Zielsetzung des Ausschusses ist es, bei Streitigkeiten interessengerechte und faire Lösungen zu erarbeiten.
 
Vermögen

Soweit im Grenzänderungsvertrag  nicht anders geregelt, gibt es keine Übertragung von aktiven und passiven Vermögenswerten von einer Gebietskörperschaft zur anderen. Das gilt zum Beispiel für die Beteiligungen an der Sparkasse Hanau, die Mitgliedschaft in Zweckverbänden und anderen Körperschaften des öffentlichen Rechts, in Vereinen und Verbänden sowie die damit verbundenen Rechte und Pflichten. Es gibt keine Übertragungen von Schuldverhältnissen gegenüber Dritten oder Zahlungsverpflichtungen, die gegenüber Dritten bestehen.
 
Zukunftsfonds

Unmittelbar nach Abschluss des Grenzänderungsvertrag werden die Stadt Hanau und der Main-Kinzig-Kreis Maßnahmen unternehmen, um eine geeignete Organisation, z. B. Stiftung, zu errichten, die gemeinsame Zukunftsprojekte im Bereich “Erneuerbare Energien/Klimaschutz” und “Transformation der Wirtschafts- und Arbeitswelt” fördert. Denkbar sind in diesem Rahmen auch Anschubfinanzierungen für entsprechende Start-Up-Unternehmen. Zur Finanzierung des Zukunftsfonds stellen der Main-Kinzig-Kreis und die Stadt Hanau ab dem Jahr 2026 jeweils jährlich 1 Mio.
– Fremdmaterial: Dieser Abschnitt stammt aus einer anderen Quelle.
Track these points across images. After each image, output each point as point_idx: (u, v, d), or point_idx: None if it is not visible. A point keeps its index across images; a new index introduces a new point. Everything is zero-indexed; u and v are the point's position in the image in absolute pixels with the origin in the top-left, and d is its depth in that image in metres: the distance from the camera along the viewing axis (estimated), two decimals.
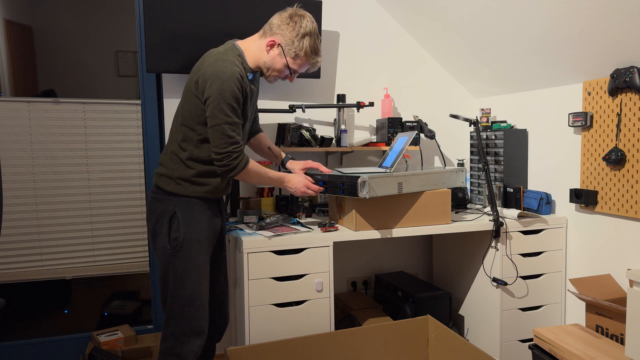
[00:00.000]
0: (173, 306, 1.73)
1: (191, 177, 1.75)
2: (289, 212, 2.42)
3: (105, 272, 2.78)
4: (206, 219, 1.78)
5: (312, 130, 2.53)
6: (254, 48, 1.81)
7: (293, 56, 1.79)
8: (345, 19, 2.79)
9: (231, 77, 1.67)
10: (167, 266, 1.74)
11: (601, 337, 1.97)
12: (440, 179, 2.19)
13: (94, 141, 2.71)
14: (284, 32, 1.75)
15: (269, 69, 1.82)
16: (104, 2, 3.64)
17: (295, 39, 1.75)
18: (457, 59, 2.79)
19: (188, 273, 1.72)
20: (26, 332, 2.86)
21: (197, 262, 1.74)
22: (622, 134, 2.05)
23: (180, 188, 1.75)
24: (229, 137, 1.68)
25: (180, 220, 1.73)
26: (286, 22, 1.76)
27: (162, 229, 1.75)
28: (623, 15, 1.78)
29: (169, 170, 1.77)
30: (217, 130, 1.67)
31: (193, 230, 1.74)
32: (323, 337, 1.91)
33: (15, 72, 3.23)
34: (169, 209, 1.75)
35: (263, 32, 1.81)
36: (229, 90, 1.66)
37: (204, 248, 1.76)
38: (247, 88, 1.75)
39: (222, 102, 1.66)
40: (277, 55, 1.78)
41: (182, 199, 1.75)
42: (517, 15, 2.15)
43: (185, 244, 1.72)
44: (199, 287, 1.74)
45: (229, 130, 1.68)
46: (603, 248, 2.20)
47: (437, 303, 2.44)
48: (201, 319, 1.75)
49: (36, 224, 2.63)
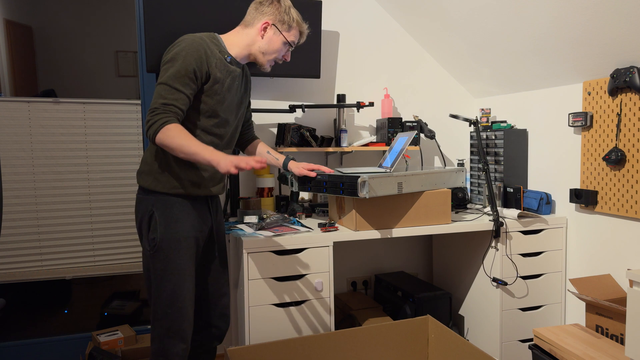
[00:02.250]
0: (156, 308, 1.70)
1: (167, 169, 1.69)
2: (289, 212, 2.42)
3: (105, 272, 2.78)
4: (189, 218, 1.72)
5: (312, 130, 2.53)
6: (240, 38, 1.80)
7: (287, 29, 1.81)
8: (345, 19, 2.79)
9: (191, 45, 1.63)
10: (148, 267, 1.72)
11: (601, 337, 1.97)
12: (440, 179, 2.19)
13: (94, 141, 2.71)
14: (272, 11, 1.78)
15: (266, 52, 1.80)
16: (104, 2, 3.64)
17: (284, 13, 1.79)
18: (457, 59, 2.79)
19: (168, 274, 1.68)
20: (26, 332, 2.87)
21: (178, 263, 1.68)
22: (622, 134, 2.05)
23: (158, 185, 1.69)
24: (162, 98, 1.58)
25: (158, 220, 1.68)
26: (268, 3, 1.79)
27: (143, 230, 1.72)
28: (623, 15, 1.78)
29: (148, 165, 1.72)
30: (156, 89, 1.60)
31: (172, 230, 1.68)
32: (323, 337, 1.91)
33: (15, 72, 3.23)
34: (148, 209, 1.70)
35: (245, 24, 1.81)
36: (182, 56, 1.61)
37: (185, 249, 1.70)
38: (215, 65, 1.69)
39: (172, 67, 1.60)
40: (273, 35, 1.79)
41: (161, 198, 1.69)
42: (517, 15, 2.15)
43: (163, 245, 1.67)
44: (180, 289, 1.69)
45: (166, 93, 1.58)
46: (603, 248, 2.20)
47: (437, 303, 2.44)
48: (183, 322, 1.70)
49: (36, 224, 2.63)
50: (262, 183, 2.53)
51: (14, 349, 2.55)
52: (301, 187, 2.09)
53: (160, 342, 1.70)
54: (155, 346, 1.71)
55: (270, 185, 2.55)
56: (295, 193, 2.48)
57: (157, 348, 1.70)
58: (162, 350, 1.70)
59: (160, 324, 1.70)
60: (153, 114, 1.56)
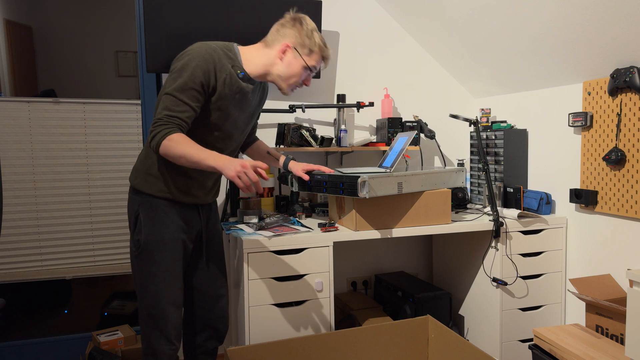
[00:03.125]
0: (142, 308, 1.70)
1: (158, 172, 1.66)
2: (289, 212, 2.42)
3: (105, 272, 2.78)
4: (174, 220, 1.69)
5: (312, 130, 2.53)
6: (259, 56, 1.73)
7: (308, 53, 1.72)
8: (345, 19, 2.79)
9: (202, 56, 1.58)
10: (133, 268, 1.71)
11: (601, 337, 1.97)
12: (440, 179, 2.19)
13: (94, 141, 2.71)
14: (293, 33, 1.71)
15: (285, 76, 1.73)
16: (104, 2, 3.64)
17: (306, 37, 1.71)
18: (457, 59, 2.79)
19: (152, 276, 1.66)
20: (26, 332, 2.87)
21: (162, 265, 1.66)
22: (622, 134, 2.05)
23: (145, 185, 1.67)
24: (167, 109, 1.53)
25: (142, 222, 1.66)
26: (290, 25, 1.72)
27: (130, 230, 1.72)
28: (623, 15, 1.78)
29: (141, 163, 1.70)
30: (161, 99, 1.55)
31: (156, 232, 1.66)
32: (323, 337, 1.91)
33: (15, 72, 3.23)
34: (134, 209, 1.68)
35: (266, 43, 1.74)
36: (191, 67, 1.56)
37: (170, 250, 1.68)
38: (223, 80, 1.63)
39: (179, 77, 1.55)
40: (292, 59, 1.72)
41: (146, 199, 1.67)
42: (517, 15, 2.15)
43: (148, 246, 1.65)
44: (164, 291, 1.67)
45: (172, 104, 1.53)
46: (603, 248, 2.20)
47: (437, 303, 2.45)
48: (167, 323, 1.69)
49: (36, 224, 2.63)
50: (262, 183, 2.53)
51: (14, 349, 2.55)
52: (301, 187, 2.09)
53: (148, 342, 1.70)
54: (144, 345, 1.72)
55: (270, 185, 2.55)
56: (295, 193, 2.49)
57: (147, 347, 1.71)
58: (150, 349, 1.70)
59: (146, 324, 1.70)
60: (156, 124, 1.52)
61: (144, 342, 1.72)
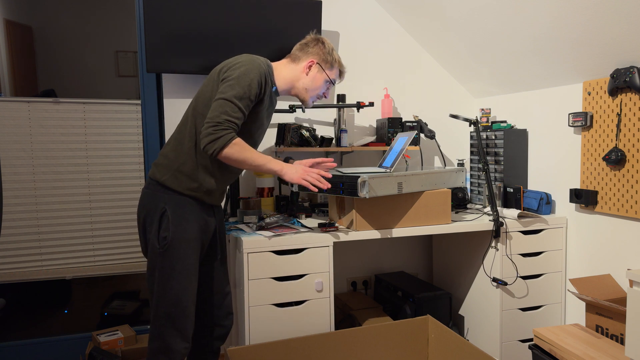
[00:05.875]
0: (159, 306, 1.70)
1: (190, 170, 1.71)
2: (289, 212, 2.42)
3: (105, 272, 2.78)
4: (197, 219, 1.74)
5: (312, 130, 2.53)
6: (286, 72, 1.92)
7: (329, 68, 1.96)
8: (345, 19, 2.79)
9: (258, 69, 1.71)
10: (155, 265, 1.71)
11: (601, 337, 1.97)
12: (440, 179, 2.19)
13: (94, 141, 2.71)
14: (317, 51, 1.93)
15: (309, 89, 1.94)
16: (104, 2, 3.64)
17: (327, 54, 1.95)
18: (456, 58, 2.79)
19: (176, 274, 1.69)
20: (26, 332, 2.86)
21: (186, 262, 1.71)
22: (622, 134, 2.05)
23: (175, 182, 1.70)
24: (227, 115, 1.62)
25: (170, 219, 1.69)
26: (313, 44, 1.94)
27: (151, 226, 1.71)
28: (623, 15, 1.78)
29: (170, 160, 1.73)
30: (219, 103, 1.63)
31: (183, 230, 1.70)
32: (323, 337, 1.91)
33: (15, 72, 3.23)
34: (159, 205, 1.70)
35: (292, 59, 1.94)
36: (249, 78, 1.67)
37: (193, 249, 1.73)
38: (267, 92, 1.79)
39: (237, 85, 1.66)
40: (317, 73, 1.93)
41: (174, 196, 1.70)
42: (517, 15, 2.15)
43: (174, 244, 1.68)
44: (186, 289, 1.71)
45: (231, 110, 1.63)
46: (603, 248, 2.20)
47: (437, 303, 2.45)
48: (186, 321, 1.72)
49: (36, 224, 2.63)
50: (262, 183, 2.53)
51: (14, 349, 2.55)
52: (301, 187, 2.09)
53: (162, 340, 1.70)
54: (156, 344, 1.71)
55: (270, 185, 2.55)
56: (295, 193, 2.49)
57: (159, 346, 1.71)
58: (163, 347, 1.70)
59: (162, 323, 1.70)
60: (217, 127, 1.61)
61: (157, 340, 1.71)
Euro aus dem Haushalt zur Verfügung. 
 
Zulassungsstelle

Die Stadt Hanau gestattet dem Main-Kinzig-Kreis im Interesse einer bürgernahen Versorgung weiterhin den Betrieb einer Kfz-Zulassungsstelle im Stadtgebiet.
 

Die weiteren, nicht separat aufgeführten Aufgaben und Zuständigkeiten einer kreisfreien Kommune, bedurften keiner gesonderten vertraglichen Regelung. Sie gehen mit dem Eintritt in die Kreisfreiheit ab dem 1. Januar 2026 vollumfänglich in die Verantwortung der Stadt Hanau über.